### [GIVEN DATA]
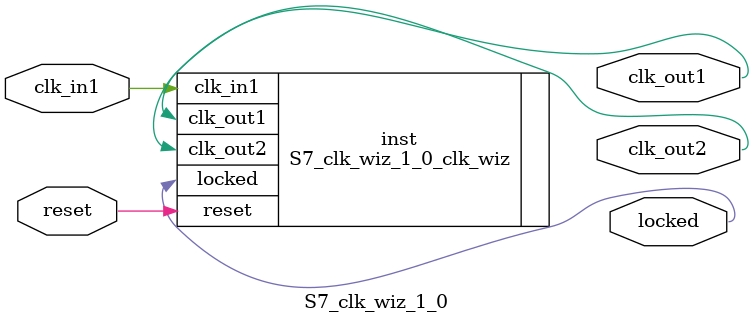
<source format=v>


`timescale 1ps/1ps

(* CORE_GENERATION_INFO = "S7_clk_wiz_1_0,clk_wiz_v6_0_3_0_0,{component_name=S7_clk_wiz_1_0,use_phase_alignment=true,use_min_o_jitter=false,use_max_i_jitter=false,use_dyn_phase_shift=false,use_inclk_switchover=false,use_dyn_reconfig=false,enable_axi=0,feedback_source=FDBK_AUTO,PRIMITIVE=MMCM,num_out_clk=2,clkin1_period=5.000,clkin2_period=10.0,use_power_down=false,use_reset=true,use_locked=true,use_inclk_stopped=false,feedback_type=SINGLE,CLOCK_MGR_TYPE=NA,manual_override=false}" *)

module S7_clk_wiz_1_0 
 (
  // Clock out ports
  output        clk_out1,
  output        clk_out2,
  // Status and control signals
  input         reset,
  output        locked,
 // Clock in ports
  input         clk_in1
 );

  S7_clk_wiz_1_0_clk_wiz inst
  (
  // Clock out ports  
  .clk_out1(clk_out1),
  .clk_out2(clk_out2),
  // Status and control signals               
  .reset(reset), 
  .locked(locked),
 // Clock in ports
  .clk_in1(clk_in1)
  );

endmodule

</source>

### [PROBLEM STATEMENT]
Say how many lines in the listing above include the word "ports". Nothing but the number is needed.

### [ANSWER FOR THE TASK]
4